Developing Pediatric PBPK Models

The adopted modeling strategy is shown in Fig. 2. An adult model was first developed for the IV application, as this allows for the kinetics of drug disposition to be simulated in the absence of the complexities of the absorption process. Thus, the best set of input parameters, the suitable distribution model, and the most appropriate clearance that collectively gave the best visual description of the observed data used at this stage, were assigned. For the oral application, parameters values from the previous step were kept plus the values of additional parameters that control and influence drug absorption, such as intestinal permeability, GET, and SITT. In the previously mentioned steps (i.e., model building), only one fifth (n = 5) of the collected adult data set was used, whereas the remaining data (n = 22) were used later for a subsequent model verification. The adult model was slightly refined (logP and CL inputs) before the end model evaluation.
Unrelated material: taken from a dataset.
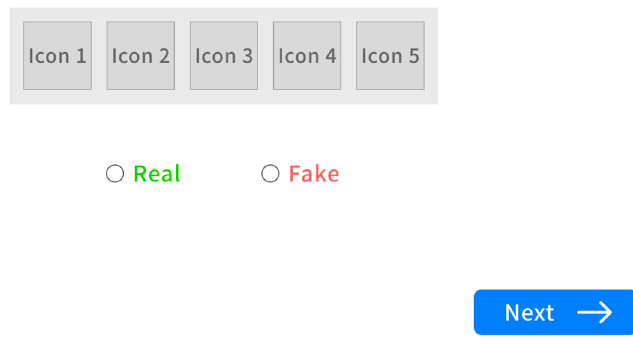
Figure 8. A sample of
The final adult model was then scaled down to children, taking into consideration the age dependencies of anatomical and physiological processes/parameters and the ontogeny of clearance pathways, which are already integrated into the modeling software, to predict pediatric sotalol exposure (see also, Clearance Scaling).Fig. 2

Schematic workflow of the developed PBPK models

The comparison of model results with observed data was based on simulations of virtual populations, where the main results of these simulations are concentration-time profiles. In adults, each virtual population consisted of 100 virtual subjects having the same age range, race, gender composition, and dosing as their respective real population. The resulting mean plasma concentrations were then compared with the mean observed concentrations for model evaluation. Population simulations performed with a higher number of virtual subjects (n = 1,000) did not produce any significant difference from the previous ones (using 100 replicates), and did not influence any differences seen between the results of both models. In children, a similar approach was used by performing a population simulation of 100 virtual children each with the same age, race, gender, and dosing information of a real child; however, the resulting median plasma concentrations were used along with the individual observed concentrations in the model evaluation. For all previous simulations, variability ranges for CL, GET, and SITT were assigned to account for the interindividual variability. These values were either set by the software, as in software 1—CL: mean value ± 30% CV; GET: mean value ± 38% CV; SITT: Weibull distribution around the mean value with α = 2.92 and β = 4.04; or were assigned manually based on a comprehensive literature search as in software 2: lognormal distribution with geometric standard deviation of 1.3 for CL, GET: uniform distribution of 0.2–1.9 h in adults (49 (link),50 (link)) and 0.2–2.1 h in children (51 (link)–54 (link)), and SITT: normal distribution with a mean value of 4 ± 1 h in both (49 (link),55 (link)).